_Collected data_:
------------------------
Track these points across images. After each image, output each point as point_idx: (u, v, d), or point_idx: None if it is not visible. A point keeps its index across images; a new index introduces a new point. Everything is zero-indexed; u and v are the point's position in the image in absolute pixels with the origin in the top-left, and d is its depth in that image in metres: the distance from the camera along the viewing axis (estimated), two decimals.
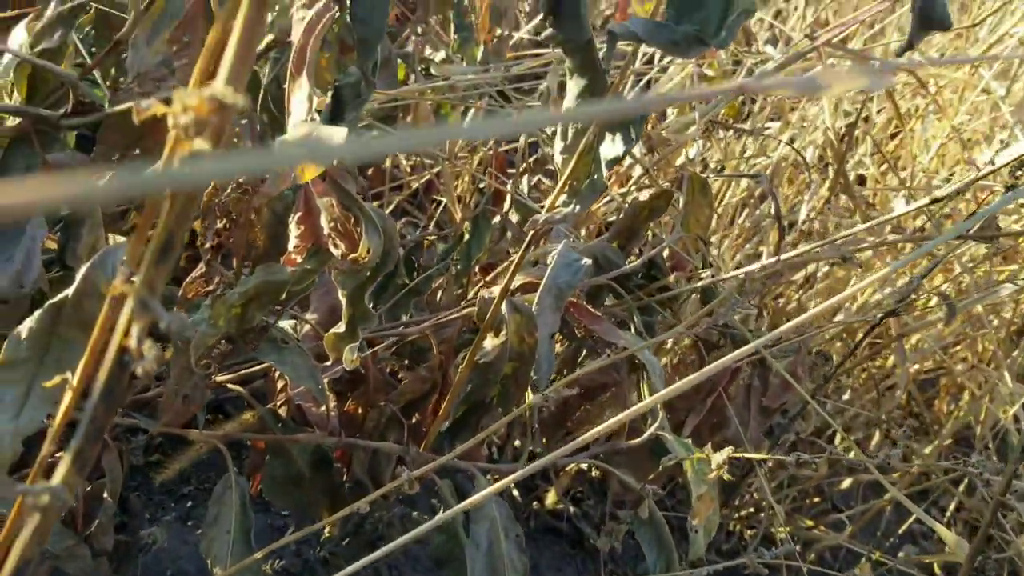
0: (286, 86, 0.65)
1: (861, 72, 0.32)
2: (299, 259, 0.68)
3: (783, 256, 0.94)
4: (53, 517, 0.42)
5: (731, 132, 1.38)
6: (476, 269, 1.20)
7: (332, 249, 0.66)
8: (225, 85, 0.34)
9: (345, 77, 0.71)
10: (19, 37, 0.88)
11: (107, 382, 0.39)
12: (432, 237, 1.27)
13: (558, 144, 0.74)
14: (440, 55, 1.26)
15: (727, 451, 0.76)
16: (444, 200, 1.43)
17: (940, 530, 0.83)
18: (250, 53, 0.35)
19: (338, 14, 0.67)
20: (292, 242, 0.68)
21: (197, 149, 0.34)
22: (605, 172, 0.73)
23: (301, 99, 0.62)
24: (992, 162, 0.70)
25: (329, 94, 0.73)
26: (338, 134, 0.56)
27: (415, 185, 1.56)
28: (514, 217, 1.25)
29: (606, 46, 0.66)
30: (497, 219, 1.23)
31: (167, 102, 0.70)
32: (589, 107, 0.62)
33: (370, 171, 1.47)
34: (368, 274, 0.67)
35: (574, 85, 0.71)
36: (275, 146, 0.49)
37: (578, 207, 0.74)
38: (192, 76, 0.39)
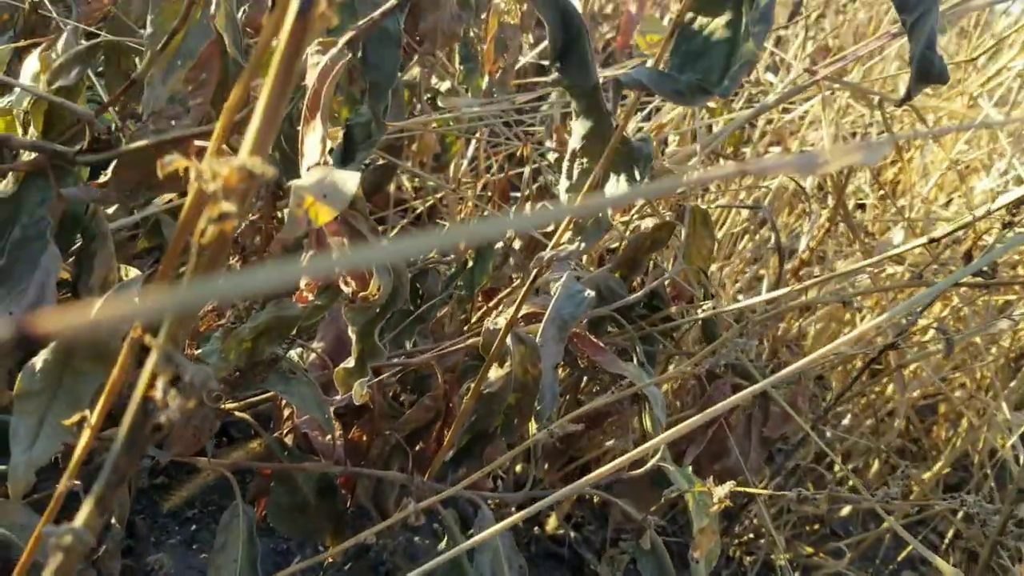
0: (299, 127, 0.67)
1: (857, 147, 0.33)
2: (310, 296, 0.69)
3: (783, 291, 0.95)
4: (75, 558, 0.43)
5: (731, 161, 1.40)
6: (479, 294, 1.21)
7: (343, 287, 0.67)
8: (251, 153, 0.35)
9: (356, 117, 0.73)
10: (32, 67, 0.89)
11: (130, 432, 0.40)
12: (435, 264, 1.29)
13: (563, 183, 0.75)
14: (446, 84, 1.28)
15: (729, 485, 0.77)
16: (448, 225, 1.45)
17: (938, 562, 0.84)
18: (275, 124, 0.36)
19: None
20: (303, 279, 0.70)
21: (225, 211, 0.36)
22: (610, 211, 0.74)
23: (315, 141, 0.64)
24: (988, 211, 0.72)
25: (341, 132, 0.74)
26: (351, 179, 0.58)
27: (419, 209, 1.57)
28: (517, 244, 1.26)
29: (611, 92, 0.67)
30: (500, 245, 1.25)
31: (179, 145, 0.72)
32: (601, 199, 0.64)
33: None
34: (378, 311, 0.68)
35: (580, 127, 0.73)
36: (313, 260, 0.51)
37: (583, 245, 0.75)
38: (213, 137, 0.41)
------------------------
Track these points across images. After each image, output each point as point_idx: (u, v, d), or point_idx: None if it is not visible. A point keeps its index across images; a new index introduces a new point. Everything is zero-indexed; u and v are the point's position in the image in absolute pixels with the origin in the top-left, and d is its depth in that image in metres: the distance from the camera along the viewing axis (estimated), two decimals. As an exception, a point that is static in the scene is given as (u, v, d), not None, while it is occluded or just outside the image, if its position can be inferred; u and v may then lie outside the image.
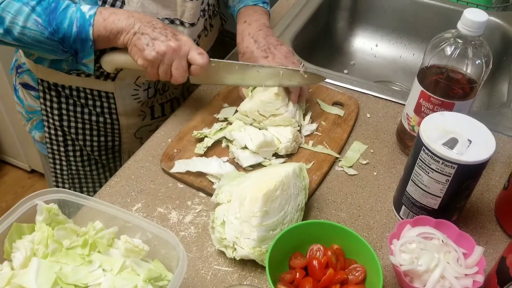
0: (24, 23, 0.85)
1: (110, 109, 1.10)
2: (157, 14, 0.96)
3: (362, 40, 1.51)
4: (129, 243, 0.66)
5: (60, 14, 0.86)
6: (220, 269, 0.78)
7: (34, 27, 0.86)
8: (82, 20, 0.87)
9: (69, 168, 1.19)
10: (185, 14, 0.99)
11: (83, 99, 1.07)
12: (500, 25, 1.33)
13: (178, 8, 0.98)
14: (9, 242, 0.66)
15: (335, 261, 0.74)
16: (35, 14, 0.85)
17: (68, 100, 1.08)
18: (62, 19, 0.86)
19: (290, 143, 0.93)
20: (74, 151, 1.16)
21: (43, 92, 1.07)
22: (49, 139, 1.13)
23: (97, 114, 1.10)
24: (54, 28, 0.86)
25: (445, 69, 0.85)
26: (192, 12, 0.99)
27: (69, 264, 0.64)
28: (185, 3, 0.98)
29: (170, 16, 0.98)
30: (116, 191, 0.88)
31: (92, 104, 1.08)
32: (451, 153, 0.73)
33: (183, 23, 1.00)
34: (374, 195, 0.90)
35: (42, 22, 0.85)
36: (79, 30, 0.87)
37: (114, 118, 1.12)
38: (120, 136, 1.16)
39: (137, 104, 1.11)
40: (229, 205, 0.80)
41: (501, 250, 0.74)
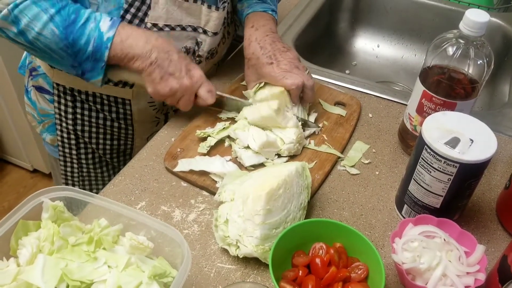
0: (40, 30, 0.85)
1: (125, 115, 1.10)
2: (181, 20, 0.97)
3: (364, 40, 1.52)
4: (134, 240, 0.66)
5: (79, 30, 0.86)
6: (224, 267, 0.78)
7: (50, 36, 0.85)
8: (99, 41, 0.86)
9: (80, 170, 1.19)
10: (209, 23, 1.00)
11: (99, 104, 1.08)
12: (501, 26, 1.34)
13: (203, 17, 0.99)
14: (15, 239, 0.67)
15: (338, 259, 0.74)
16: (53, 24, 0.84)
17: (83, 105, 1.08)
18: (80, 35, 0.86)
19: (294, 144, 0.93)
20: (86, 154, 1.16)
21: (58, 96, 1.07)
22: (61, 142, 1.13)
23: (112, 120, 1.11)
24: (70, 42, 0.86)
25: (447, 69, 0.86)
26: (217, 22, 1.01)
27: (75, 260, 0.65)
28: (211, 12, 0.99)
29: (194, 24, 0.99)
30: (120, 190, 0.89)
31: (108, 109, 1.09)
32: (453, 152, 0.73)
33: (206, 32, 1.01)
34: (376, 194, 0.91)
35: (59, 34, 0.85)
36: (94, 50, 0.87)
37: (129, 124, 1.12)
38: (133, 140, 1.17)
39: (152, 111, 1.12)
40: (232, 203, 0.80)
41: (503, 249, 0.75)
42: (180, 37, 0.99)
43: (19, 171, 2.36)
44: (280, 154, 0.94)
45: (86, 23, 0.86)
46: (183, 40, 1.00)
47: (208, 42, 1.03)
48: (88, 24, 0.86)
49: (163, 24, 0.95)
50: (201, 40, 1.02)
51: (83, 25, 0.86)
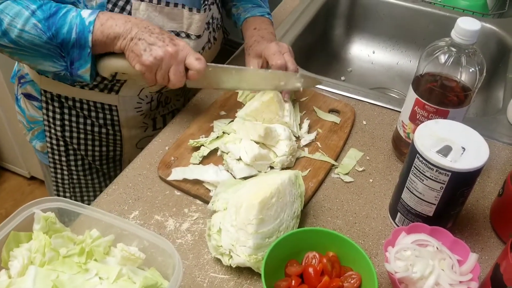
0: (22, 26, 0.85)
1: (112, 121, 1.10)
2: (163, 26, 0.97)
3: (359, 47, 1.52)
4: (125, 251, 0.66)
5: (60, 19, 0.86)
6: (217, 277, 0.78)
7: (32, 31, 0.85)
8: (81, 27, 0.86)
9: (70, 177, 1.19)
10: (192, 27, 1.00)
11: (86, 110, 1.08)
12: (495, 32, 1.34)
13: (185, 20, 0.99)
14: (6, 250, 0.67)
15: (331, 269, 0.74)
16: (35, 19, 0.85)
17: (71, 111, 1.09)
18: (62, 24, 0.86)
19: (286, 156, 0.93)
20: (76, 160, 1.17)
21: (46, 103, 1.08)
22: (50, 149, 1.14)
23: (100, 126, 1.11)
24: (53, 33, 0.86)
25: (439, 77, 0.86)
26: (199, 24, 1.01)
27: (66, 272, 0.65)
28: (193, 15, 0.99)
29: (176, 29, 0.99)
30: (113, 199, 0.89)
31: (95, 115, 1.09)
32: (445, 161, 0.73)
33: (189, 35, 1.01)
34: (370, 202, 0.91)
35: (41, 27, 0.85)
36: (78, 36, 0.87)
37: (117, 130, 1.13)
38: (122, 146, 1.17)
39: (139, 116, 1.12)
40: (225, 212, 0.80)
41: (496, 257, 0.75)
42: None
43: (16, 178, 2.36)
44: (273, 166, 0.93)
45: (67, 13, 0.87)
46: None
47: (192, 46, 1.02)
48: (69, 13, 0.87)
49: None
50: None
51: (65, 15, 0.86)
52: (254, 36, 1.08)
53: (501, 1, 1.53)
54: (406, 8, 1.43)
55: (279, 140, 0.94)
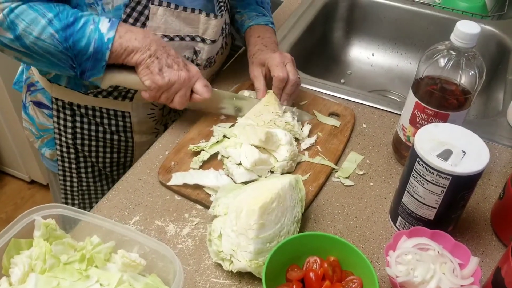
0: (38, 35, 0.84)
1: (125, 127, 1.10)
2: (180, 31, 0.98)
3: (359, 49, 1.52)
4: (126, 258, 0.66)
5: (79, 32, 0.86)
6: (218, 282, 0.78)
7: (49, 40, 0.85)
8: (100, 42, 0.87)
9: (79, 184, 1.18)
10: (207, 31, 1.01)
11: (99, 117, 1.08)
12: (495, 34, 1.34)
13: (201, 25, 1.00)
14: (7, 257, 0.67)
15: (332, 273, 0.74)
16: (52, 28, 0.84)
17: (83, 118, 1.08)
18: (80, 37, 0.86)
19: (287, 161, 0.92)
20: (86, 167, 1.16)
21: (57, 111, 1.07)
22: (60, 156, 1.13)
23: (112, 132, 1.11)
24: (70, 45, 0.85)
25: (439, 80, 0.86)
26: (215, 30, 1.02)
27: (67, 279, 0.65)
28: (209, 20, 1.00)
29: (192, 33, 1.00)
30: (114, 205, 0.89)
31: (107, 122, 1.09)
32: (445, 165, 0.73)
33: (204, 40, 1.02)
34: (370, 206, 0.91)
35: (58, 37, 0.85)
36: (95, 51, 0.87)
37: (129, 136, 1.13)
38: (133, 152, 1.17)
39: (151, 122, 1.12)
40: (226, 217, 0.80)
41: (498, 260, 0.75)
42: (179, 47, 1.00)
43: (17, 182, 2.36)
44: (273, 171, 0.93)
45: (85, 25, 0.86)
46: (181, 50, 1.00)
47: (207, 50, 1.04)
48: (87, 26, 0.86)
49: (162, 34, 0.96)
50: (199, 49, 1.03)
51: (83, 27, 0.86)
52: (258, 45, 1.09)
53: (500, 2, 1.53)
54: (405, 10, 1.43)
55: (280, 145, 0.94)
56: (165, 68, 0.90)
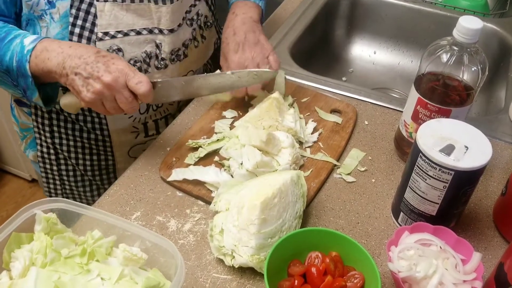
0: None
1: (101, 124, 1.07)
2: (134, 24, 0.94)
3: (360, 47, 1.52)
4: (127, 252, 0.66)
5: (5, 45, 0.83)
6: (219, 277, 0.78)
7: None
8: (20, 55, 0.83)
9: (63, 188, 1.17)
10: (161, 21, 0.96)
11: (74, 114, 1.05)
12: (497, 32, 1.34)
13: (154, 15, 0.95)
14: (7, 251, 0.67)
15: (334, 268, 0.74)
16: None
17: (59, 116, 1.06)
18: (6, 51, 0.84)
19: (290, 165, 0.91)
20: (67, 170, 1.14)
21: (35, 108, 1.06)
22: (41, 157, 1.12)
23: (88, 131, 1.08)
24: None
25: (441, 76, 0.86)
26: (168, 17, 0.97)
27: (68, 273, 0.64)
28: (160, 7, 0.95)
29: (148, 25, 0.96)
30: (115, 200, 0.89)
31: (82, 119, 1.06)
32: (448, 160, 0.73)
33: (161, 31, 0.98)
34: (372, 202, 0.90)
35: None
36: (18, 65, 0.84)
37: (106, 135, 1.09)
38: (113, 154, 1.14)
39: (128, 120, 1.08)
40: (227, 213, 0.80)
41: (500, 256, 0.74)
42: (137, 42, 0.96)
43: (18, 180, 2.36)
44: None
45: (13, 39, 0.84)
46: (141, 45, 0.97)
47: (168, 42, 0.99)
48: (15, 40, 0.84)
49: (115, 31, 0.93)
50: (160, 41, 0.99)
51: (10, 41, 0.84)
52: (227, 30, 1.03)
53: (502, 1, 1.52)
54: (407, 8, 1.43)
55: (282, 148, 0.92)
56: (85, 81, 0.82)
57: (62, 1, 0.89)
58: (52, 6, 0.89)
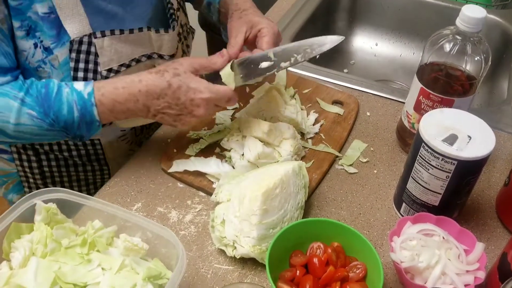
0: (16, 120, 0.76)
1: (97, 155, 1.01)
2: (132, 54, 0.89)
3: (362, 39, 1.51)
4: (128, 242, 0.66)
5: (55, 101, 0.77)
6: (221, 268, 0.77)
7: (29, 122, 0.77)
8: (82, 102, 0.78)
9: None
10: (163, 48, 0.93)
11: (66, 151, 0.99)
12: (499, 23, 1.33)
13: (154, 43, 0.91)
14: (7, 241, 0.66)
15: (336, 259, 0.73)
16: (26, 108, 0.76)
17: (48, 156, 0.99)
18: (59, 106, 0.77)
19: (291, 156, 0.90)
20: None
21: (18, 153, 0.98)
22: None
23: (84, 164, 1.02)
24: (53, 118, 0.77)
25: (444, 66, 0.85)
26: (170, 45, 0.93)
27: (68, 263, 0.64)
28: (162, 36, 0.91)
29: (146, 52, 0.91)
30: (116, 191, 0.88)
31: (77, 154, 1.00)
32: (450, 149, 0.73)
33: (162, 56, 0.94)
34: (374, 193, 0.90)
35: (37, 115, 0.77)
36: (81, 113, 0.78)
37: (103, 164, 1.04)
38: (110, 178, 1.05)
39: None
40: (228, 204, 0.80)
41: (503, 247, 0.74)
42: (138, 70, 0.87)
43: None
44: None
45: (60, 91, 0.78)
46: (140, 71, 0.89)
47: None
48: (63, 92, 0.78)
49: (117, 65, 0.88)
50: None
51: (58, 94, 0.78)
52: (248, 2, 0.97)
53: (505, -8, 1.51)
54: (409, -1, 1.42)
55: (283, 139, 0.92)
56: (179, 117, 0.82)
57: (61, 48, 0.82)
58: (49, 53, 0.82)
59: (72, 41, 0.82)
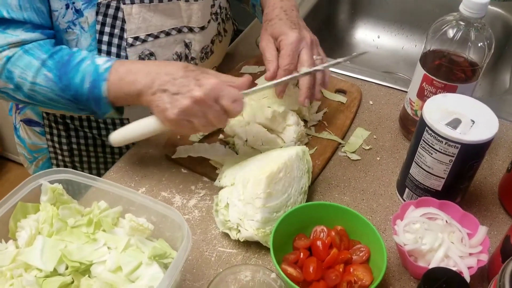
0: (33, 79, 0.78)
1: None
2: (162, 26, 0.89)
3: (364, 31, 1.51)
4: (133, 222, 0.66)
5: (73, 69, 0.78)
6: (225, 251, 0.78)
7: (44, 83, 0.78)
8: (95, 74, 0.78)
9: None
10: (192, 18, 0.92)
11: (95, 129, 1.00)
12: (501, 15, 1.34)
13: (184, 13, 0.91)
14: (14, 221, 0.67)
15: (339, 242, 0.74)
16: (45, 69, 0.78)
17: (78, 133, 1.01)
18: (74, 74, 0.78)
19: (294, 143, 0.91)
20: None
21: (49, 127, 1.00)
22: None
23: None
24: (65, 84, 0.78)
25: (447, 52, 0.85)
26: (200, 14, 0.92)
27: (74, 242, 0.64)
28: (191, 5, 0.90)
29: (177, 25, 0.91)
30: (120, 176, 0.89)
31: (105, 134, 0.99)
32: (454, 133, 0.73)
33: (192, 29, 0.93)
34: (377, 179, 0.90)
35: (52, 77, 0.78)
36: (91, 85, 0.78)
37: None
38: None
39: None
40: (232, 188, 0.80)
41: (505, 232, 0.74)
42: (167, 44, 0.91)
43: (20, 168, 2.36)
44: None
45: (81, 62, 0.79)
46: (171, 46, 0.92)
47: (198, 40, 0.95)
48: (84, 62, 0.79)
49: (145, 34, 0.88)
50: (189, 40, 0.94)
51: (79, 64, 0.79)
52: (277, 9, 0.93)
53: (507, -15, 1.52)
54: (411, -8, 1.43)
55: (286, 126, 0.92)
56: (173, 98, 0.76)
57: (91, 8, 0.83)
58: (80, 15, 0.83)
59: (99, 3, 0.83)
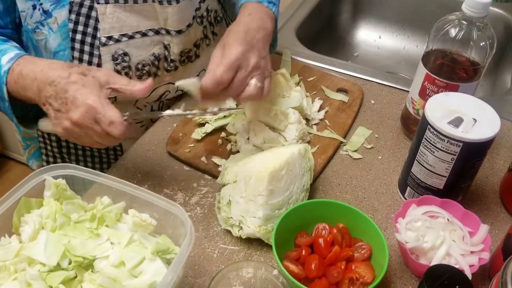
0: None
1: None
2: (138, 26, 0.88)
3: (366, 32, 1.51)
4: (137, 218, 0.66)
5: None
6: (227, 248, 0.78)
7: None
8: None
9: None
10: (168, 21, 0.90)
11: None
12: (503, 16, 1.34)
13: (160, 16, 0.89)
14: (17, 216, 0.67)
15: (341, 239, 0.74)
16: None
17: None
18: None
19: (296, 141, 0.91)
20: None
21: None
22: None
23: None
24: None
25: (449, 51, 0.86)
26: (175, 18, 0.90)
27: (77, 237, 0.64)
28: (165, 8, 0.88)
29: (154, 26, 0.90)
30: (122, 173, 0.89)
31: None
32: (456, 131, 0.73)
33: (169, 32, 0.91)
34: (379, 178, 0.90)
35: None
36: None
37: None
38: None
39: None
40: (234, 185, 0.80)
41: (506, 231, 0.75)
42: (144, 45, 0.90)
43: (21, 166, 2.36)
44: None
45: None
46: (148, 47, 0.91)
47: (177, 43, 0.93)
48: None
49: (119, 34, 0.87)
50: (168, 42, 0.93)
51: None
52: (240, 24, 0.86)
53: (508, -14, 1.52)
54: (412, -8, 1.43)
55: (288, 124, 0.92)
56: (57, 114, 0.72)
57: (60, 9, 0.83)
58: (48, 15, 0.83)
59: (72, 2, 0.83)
------------------------
_Task_:
Given the records above, return exactly the lines starting at the line containing "6: (476, 269, 1.20)" and ending at the line containing "32: (589, 107, 0.62)", including both.

_Task result_:
6: (476, 269, 1.20)
7: (332, 249, 0.66)
8: (225, 85, 0.34)
9: (345, 77, 0.71)
10: (19, 37, 0.88)
11: (107, 382, 0.39)
12: (432, 237, 1.27)
13: (558, 144, 0.74)
14: (440, 55, 1.26)
15: (727, 451, 0.76)
16: (444, 200, 1.43)
17: (940, 530, 0.83)
18: (250, 53, 0.35)
19: (338, 14, 0.67)
20: (292, 242, 0.68)
21: (197, 149, 0.34)
22: (605, 172, 0.73)
23: (301, 99, 0.62)
24: (992, 162, 0.70)
25: (329, 94, 0.73)
26: (338, 134, 0.56)
27: (415, 185, 1.56)
28: (514, 217, 1.25)
29: (606, 46, 0.66)
30: (497, 219, 1.23)
31: (167, 102, 0.70)
32: (589, 107, 0.62)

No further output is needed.